• _What is being asked_: Rewrite the records below as a numbered list, covering everything from the line containing "left knee: (248, 130, -13)" down to the line containing "right hip: (117, 433, 6)", with both of those lines included. Leave out blank lines and pictures.

• _Available data_:
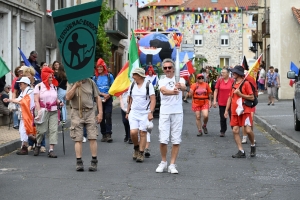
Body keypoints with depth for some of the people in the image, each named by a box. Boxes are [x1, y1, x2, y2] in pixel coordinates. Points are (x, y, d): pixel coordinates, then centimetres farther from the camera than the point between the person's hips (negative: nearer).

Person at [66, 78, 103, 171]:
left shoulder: (90, 82, 6)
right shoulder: (71, 83, 3)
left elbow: (97, 97, 10)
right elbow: (68, 97, -11)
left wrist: (100, 112, 4)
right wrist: (75, 86, -18)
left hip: (90, 112, 1)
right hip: (77, 113, -1)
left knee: (93, 137, -5)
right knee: (78, 139, -1)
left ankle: (94, 162, 3)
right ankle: (79, 162, 4)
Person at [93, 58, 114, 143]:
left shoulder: (109, 76, 2)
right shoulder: (95, 78, 6)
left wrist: (108, 95, -12)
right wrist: (103, 94, -11)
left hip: (108, 99, -2)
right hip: (99, 99, 2)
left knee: (108, 116, -13)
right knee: (101, 117, 5)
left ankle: (108, 134, -14)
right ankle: (103, 135, 11)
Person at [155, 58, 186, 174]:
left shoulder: (180, 80, 3)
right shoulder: (161, 82, 5)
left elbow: (184, 88, -22)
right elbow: (164, 91, -19)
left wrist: (180, 87, -48)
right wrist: (173, 91, -43)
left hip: (177, 113, 0)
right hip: (164, 113, 0)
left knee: (176, 140, 1)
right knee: (163, 140, -3)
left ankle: (172, 165, 7)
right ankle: (163, 162, 17)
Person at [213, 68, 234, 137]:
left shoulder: (232, 81, -5)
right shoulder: (219, 80, -1)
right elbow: (216, 91, 3)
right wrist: (214, 100, -3)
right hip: (221, 103, 2)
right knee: (222, 118, 9)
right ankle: (222, 131, 23)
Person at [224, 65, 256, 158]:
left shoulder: (246, 83, -6)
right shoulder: (233, 84, 13)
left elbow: (252, 97, -9)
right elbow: (230, 97, 19)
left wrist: (240, 94, -16)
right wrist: (226, 110, 14)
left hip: (245, 111, -6)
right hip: (235, 111, 6)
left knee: (248, 130, -13)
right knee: (235, 131, -1)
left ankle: (253, 145, 14)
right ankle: (241, 151, 4)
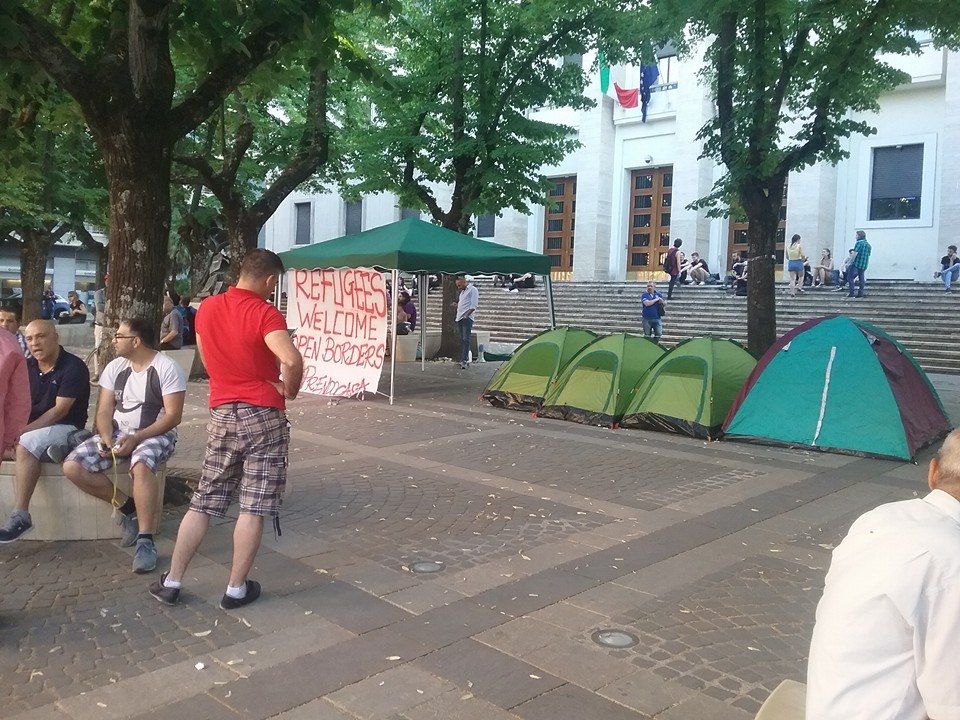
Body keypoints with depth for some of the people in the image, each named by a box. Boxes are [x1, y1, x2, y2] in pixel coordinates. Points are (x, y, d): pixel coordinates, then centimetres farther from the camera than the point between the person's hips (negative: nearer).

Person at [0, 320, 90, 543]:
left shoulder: (73, 367, -10)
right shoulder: (27, 366, 11)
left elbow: (60, 410, -17)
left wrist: (25, 430, -23)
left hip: (66, 428, -7)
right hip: (28, 427, 7)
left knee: (26, 444, -32)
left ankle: (20, 516, -34)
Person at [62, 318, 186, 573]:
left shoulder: (167, 368, -10)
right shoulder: (115, 367, 9)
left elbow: (173, 416, -15)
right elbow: (105, 410, 6)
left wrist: (137, 438, -23)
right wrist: (106, 437, -15)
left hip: (155, 434, -6)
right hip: (117, 433, 6)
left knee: (141, 465, -39)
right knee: (72, 467, -14)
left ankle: (145, 541, -33)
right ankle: (127, 507, -1)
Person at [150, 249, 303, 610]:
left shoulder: (206, 308, 6)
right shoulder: (265, 313, -14)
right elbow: (292, 360, -29)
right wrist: (289, 391, -10)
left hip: (222, 414, 6)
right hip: (263, 416, -5)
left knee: (203, 502, 13)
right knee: (253, 507, 3)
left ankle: (172, 582, 18)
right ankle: (236, 588, 9)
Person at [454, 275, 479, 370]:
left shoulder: (473, 290, -3)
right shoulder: (462, 291, 23)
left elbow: (474, 306, -11)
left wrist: (466, 315, -17)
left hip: (467, 319, -9)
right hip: (459, 318, 9)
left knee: (466, 339, -14)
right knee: (461, 340, 8)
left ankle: (464, 361, -20)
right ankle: (462, 359, 11)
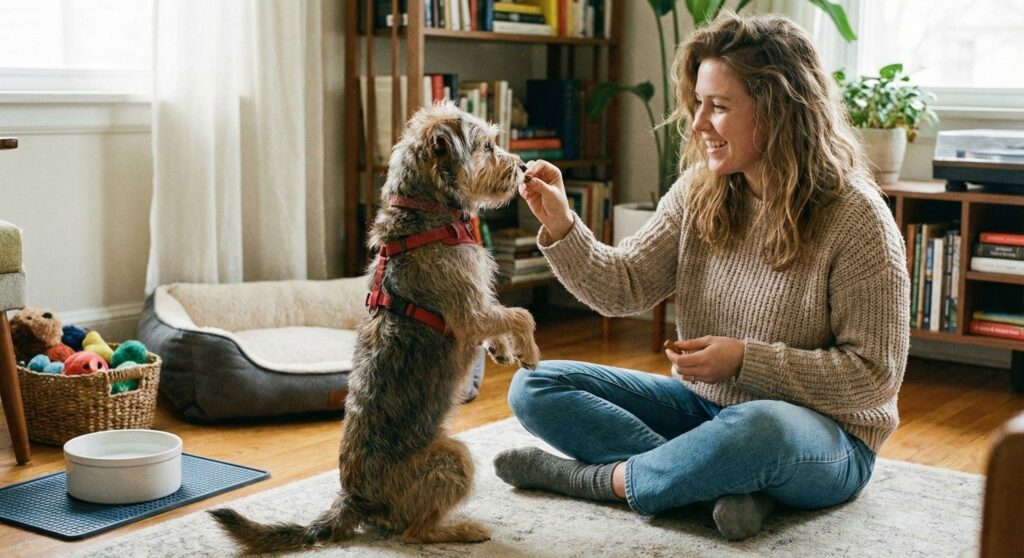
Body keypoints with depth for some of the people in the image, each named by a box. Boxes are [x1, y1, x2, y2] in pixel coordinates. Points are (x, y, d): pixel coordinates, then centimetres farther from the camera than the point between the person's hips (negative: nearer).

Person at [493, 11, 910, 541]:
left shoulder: (855, 218, -17)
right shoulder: (699, 190, -1)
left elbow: (874, 375, -16)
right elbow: (625, 289, -2)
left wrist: (745, 359, -22)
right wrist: (561, 228, -18)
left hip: (822, 437, -6)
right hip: (703, 406, 6)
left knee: (760, 429, -43)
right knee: (534, 387, -5)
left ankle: (595, 478, -16)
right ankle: (728, 480, -19)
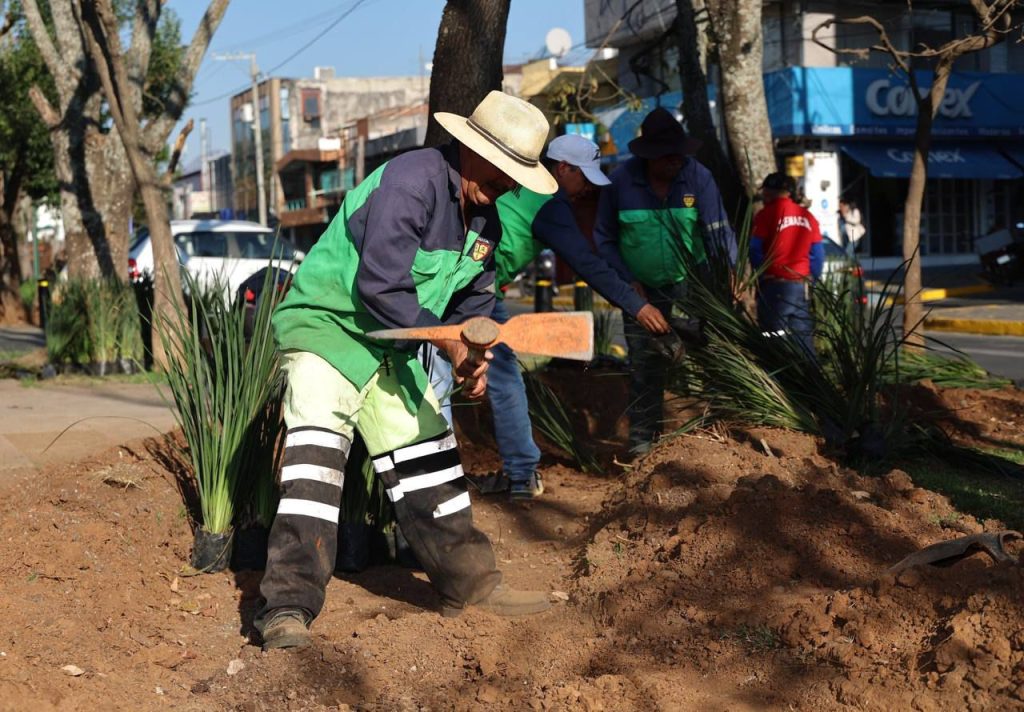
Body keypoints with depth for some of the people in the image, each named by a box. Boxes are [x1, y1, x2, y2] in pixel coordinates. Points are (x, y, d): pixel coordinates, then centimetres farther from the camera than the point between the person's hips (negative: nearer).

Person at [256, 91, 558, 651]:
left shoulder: (484, 218, 5)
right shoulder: (410, 184, -24)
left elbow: (473, 299, 15)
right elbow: (381, 287, -28)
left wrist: (475, 356, -3)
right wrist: (448, 342, -23)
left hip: (391, 348, 9)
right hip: (326, 325, -9)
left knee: (424, 455, 13)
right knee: (318, 447, -21)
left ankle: (468, 582, 23)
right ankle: (288, 606, -24)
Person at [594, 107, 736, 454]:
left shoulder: (698, 176, -13)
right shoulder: (621, 180, -12)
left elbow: (718, 230, -17)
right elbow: (604, 238, -3)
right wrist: (626, 281, -10)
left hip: (691, 281, 0)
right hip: (642, 287, 0)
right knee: (645, 362, 3)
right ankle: (642, 436, 12)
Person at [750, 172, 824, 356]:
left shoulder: (767, 214, -4)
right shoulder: (807, 216, 9)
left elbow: (755, 251, -8)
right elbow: (818, 255, 8)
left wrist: (762, 274, 7)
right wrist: (810, 280, 16)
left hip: (775, 285, -4)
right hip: (801, 286, 4)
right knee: (804, 340, 5)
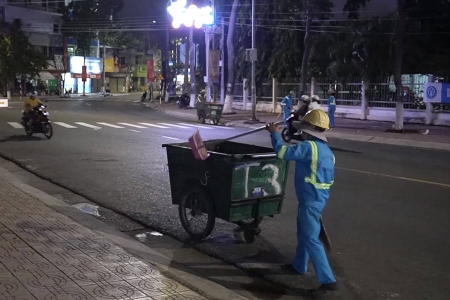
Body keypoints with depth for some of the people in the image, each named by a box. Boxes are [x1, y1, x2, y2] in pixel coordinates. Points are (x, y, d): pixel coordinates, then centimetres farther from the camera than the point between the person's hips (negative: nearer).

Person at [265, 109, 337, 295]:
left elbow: (283, 152, -22)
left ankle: (328, 280, -9)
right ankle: (299, 265, 41)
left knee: (311, 239, -8)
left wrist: (274, 133, -7)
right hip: (319, 198, 10)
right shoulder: (326, 150, 10)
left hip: (310, 200, -10)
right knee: (303, 232, 24)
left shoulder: (309, 147, -20)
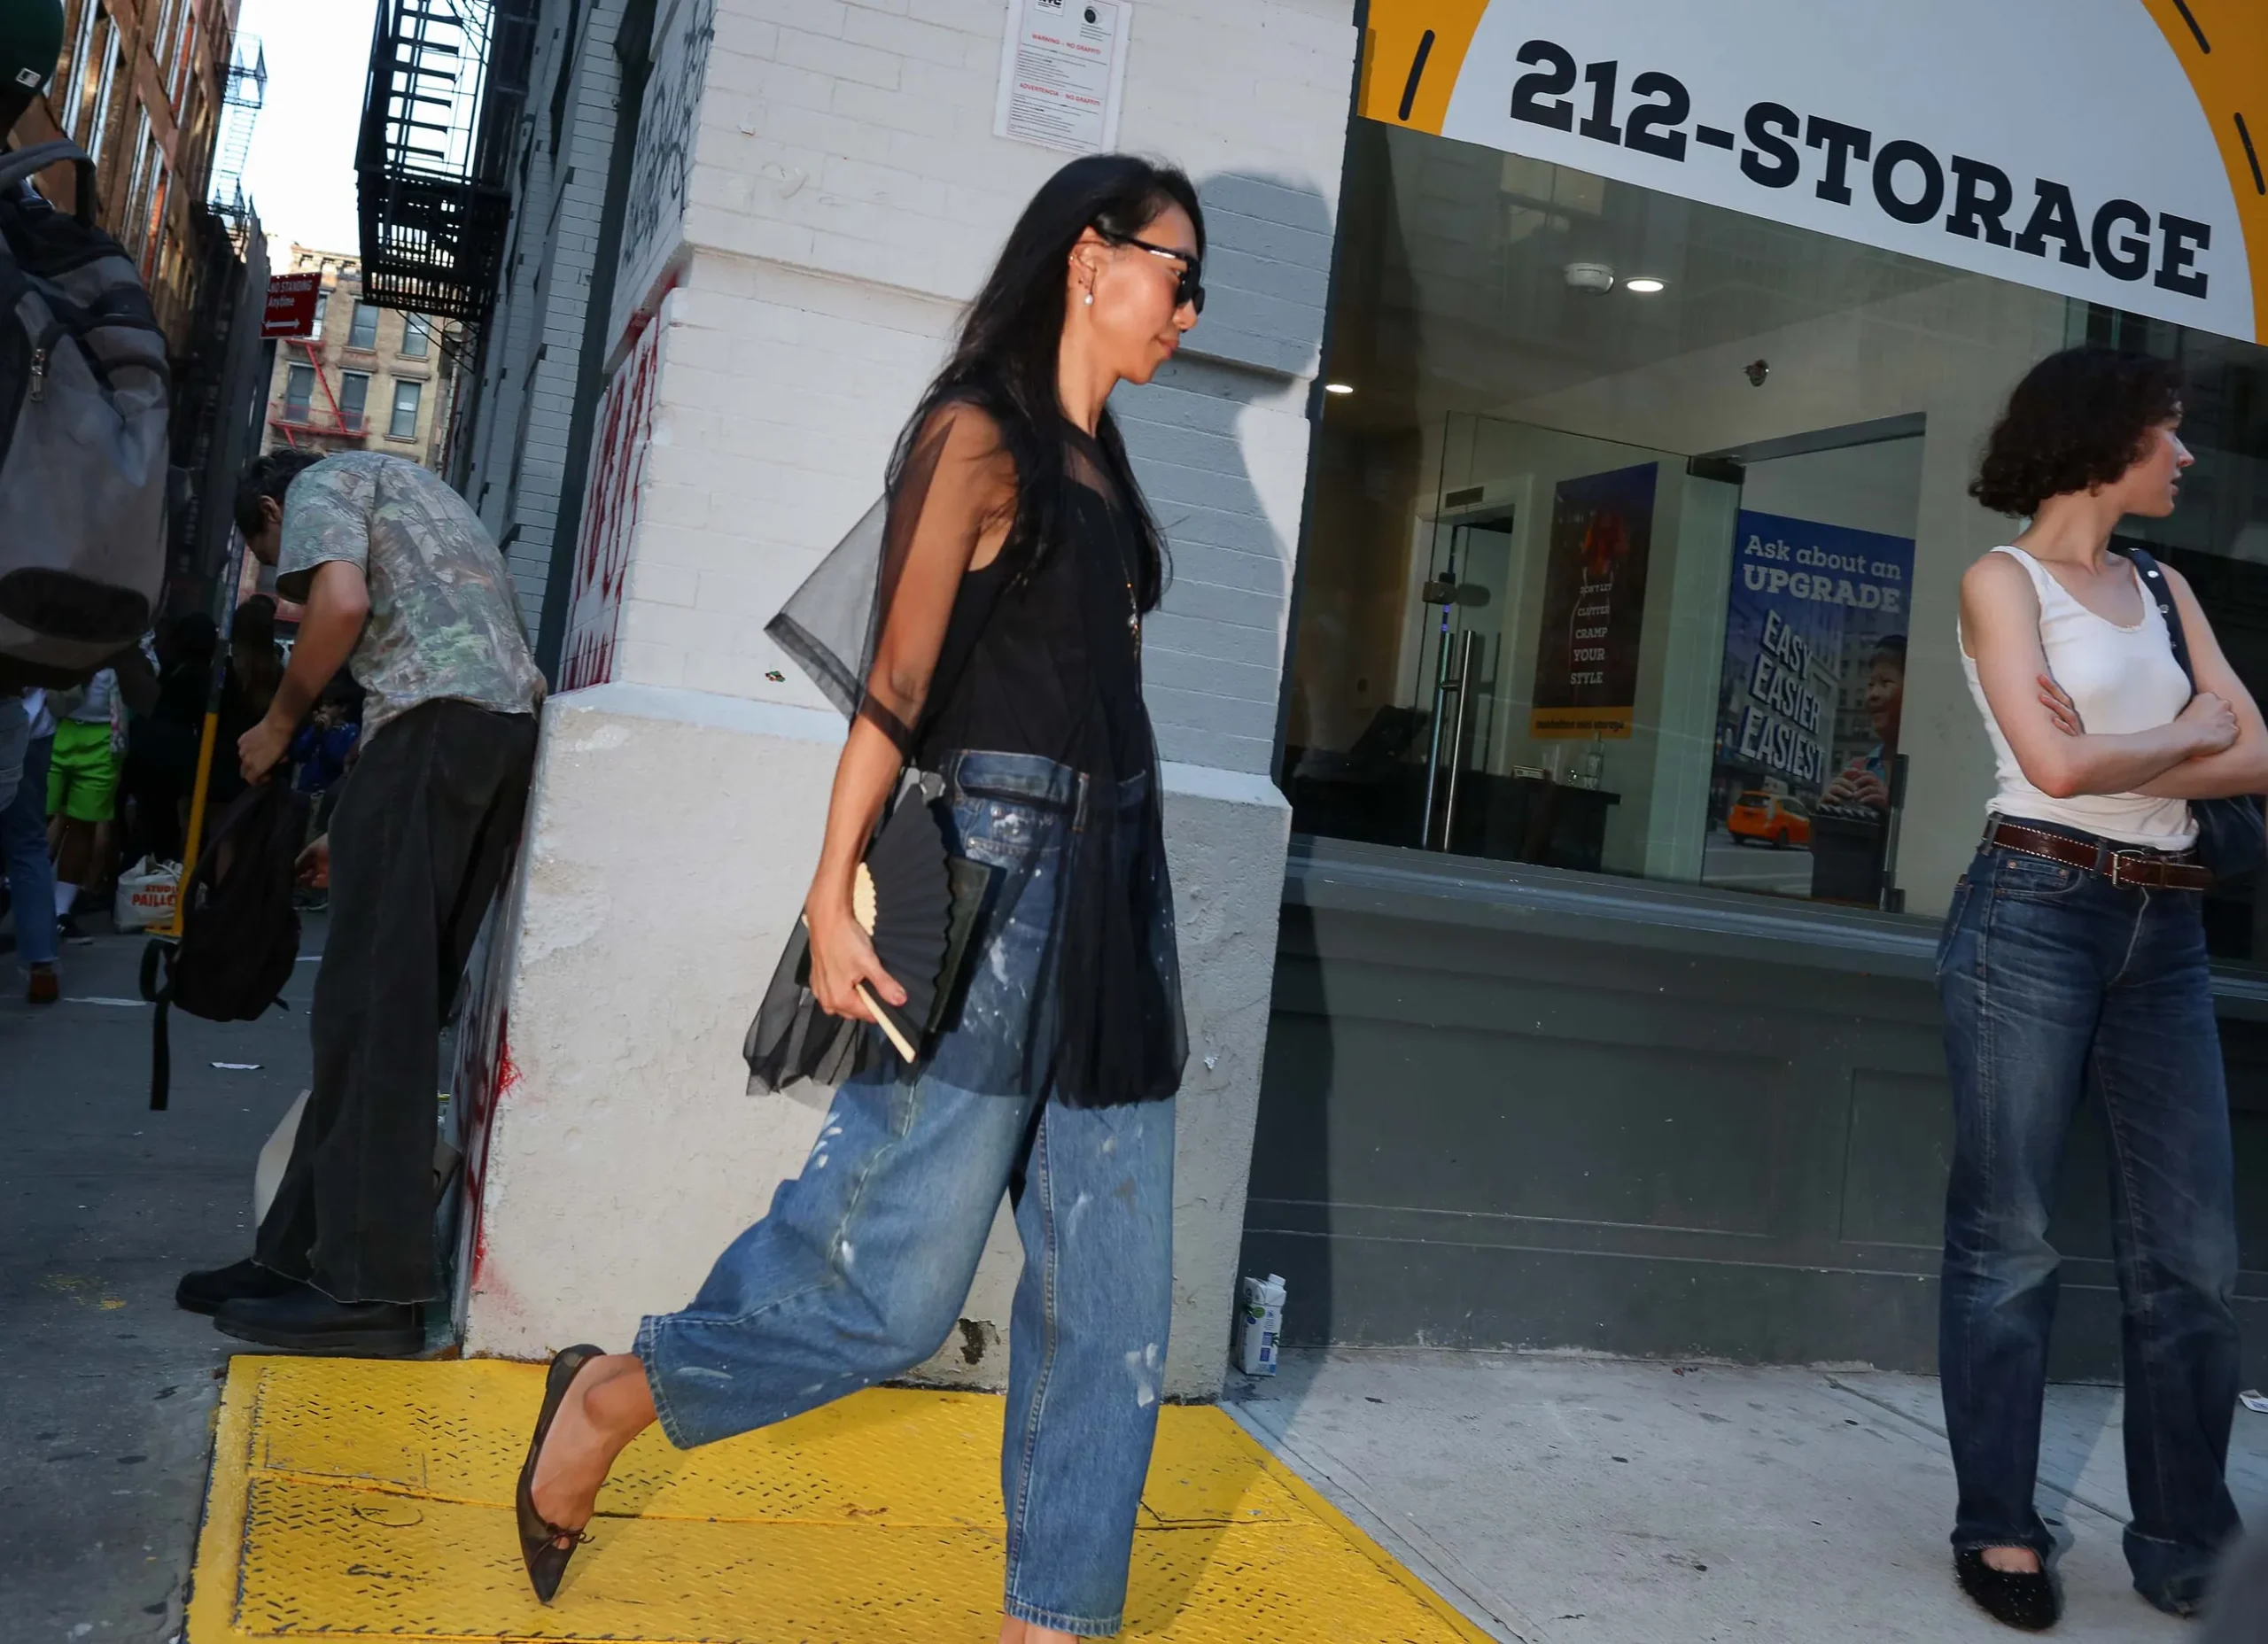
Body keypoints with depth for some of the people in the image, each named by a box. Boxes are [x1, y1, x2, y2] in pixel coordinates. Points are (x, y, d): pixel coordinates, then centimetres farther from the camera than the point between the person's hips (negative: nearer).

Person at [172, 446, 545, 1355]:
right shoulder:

• _Solution to this task_:
1. left knee: (248, 130, -13)
2. right knee: (235, 131, -1)
3. left ankle: (253, 145, 14)
4. right ankle: (241, 151, 4)
5. Body keypoints with depth for some of the people in the image, each named by a box. Boxes are [x1, y1, x2, y2] in pixel coordinates. Points are (x, y, d): pixel coordinates, then centimetres farther from the camera than the point between the person's hips (negative: nearer).
6. Person at [0, 320, 90, 543]:
7. left shoulder: (73, 367, -10)
8. right shoulder: (27, 366, 11)
9. left elbow: (60, 410, -17)
10. left wrist: (25, 430, -23)
11. left hip: (66, 428, -7)
12. right hip: (28, 427, 7)
13. left knee: (26, 444, -32)
14. left ankle: (20, 516, -34)
15. Person at [62, 318, 186, 573]:
16. left shoulder: (167, 368, -10)
17. right shoulder: (115, 367, 9)
18. left elbow: (173, 416, -15)
19. right elbow: (105, 410, 6)
20. left wrist: (137, 438, -23)
21. right wrist: (106, 437, -15)
22. left hip: (155, 434, -6)
23. right hip: (117, 433, 6)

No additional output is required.